TASK DESCRIPTION.
Rewrite every line of the listing below as a numbered list, dropping any blank lines.
++++ SOURCE RECORDS ++++
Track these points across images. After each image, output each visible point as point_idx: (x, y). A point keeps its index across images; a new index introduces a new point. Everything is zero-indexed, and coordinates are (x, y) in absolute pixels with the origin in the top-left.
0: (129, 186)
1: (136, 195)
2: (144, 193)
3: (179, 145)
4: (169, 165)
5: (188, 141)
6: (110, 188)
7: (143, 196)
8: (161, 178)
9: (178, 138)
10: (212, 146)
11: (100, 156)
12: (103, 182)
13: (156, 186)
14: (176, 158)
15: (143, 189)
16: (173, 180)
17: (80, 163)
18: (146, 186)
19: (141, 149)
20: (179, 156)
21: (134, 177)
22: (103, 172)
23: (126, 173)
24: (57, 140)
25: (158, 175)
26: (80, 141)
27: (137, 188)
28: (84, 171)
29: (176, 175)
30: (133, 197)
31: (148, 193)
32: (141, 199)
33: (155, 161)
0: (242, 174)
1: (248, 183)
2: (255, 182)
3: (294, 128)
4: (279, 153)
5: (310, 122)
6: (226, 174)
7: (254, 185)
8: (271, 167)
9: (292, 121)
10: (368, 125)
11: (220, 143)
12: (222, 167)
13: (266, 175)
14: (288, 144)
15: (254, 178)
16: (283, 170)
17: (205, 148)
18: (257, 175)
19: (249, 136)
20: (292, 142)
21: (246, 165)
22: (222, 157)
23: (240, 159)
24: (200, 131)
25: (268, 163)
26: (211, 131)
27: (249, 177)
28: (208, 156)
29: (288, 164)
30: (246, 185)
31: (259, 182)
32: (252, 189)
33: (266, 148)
++++
EXERCISE RESULT.
1. Track these points across images. After each image, output each visible point as point_idx: (x, y). A point keeps its index across images; a new index introduces a new point. Everything is zero-indexed, and coordinates are (x, y) in absolute pixels with the origin in the top-left.
2. 0: (129, 186)
3. 1: (136, 195)
4. 2: (144, 193)
5. 3: (179, 145)
6. 4: (169, 165)
7. 5: (188, 141)
8. 6: (110, 188)
9. 7: (143, 196)
10. 8: (161, 178)
11. 9: (178, 138)
12. 10: (212, 146)
13. 11: (100, 156)
14. 12: (103, 182)
15. 13: (156, 186)
16. 14: (176, 158)
17. 15: (143, 189)
18. 16: (173, 180)
19. 17: (80, 163)
20. 18: (146, 186)
21. 19: (141, 149)
22. 20: (179, 156)
23. 21: (134, 177)
24. 22: (103, 172)
25. 23: (126, 173)
26. 24: (57, 140)
27. 25: (158, 175)
28. 26: (80, 141)
29. 27: (137, 188)
30. 28: (84, 171)
31. 29: (176, 175)
32. 30: (133, 197)
33. 31: (148, 193)
34. 32: (141, 199)
35. 33: (155, 161)
36. 0: (242, 174)
37. 1: (248, 183)
38. 2: (255, 182)
39. 3: (294, 128)
40. 4: (279, 153)
41. 5: (310, 122)
42. 6: (226, 174)
43. 7: (254, 185)
44. 8: (271, 167)
45. 9: (292, 121)
46. 10: (368, 125)
47. 11: (220, 143)
48. 12: (222, 167)
49. 13: (266, 175)
50. 14: (288, 144)
51. 15: (254, 178)
52. 16: (283, 170)
53. 17: (205, 148)
54. 18: (257, 175)
55. 19: (249, 136)
56. 20: (292, 142)
57. 21: (246, 165)
58. 22: (222, 157)
59. 23: (240, 159)
60. 24: (200, 131)
61. 25: (268, 163)
62. 26: (211, 131)
63. 27: (249, 177)
64. 28: (208, 156)
65. 29: (288, 164)
66. 30: (246, 185)
67. 31: (259, 182)
68. 32: (252, 189)
69. 33: (266, 148)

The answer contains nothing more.